*** Data provided ***

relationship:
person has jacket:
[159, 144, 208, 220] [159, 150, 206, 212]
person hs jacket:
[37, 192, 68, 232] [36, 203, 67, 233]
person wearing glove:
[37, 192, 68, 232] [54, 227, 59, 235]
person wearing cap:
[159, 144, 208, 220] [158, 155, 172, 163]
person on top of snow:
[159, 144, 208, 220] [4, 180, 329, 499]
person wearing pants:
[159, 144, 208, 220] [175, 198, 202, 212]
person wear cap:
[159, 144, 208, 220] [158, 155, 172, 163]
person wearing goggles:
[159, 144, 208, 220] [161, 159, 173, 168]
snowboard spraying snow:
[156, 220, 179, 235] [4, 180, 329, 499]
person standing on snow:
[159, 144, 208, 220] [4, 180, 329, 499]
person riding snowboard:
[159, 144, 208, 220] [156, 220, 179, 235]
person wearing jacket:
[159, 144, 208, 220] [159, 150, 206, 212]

***
*** Data provided ***

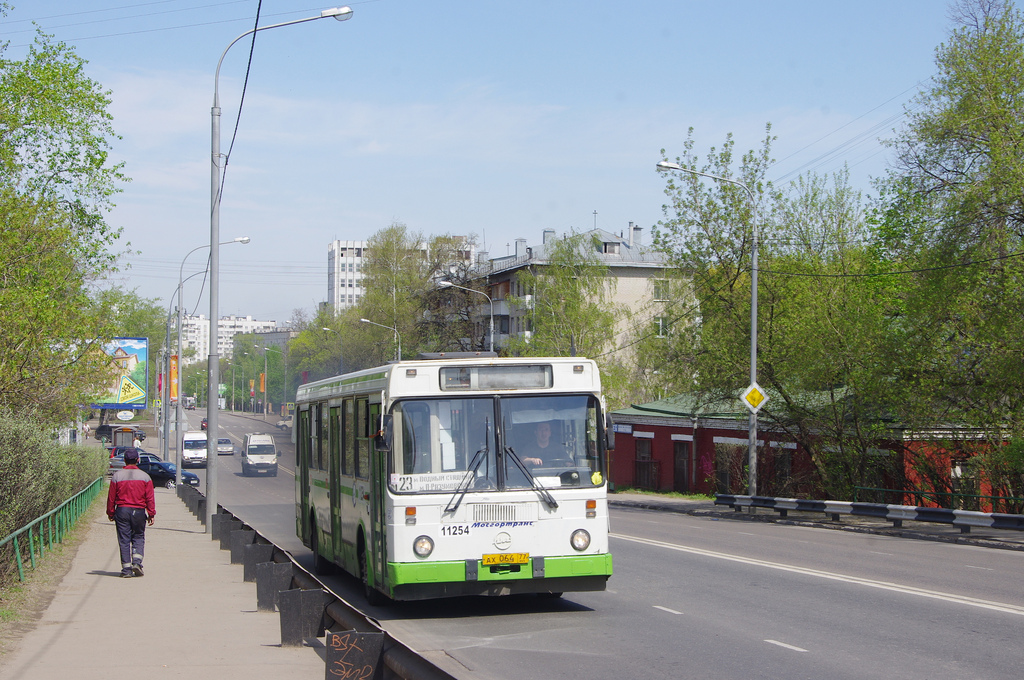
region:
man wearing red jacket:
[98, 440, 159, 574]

***

**What to produce:** Pick out each line of the records above that contains the word "jacket", and copy those lines in order.

**Answer to the problem:**
person has jacket:
person hs jacket:
person wearing jacket:
man wearing red jacket:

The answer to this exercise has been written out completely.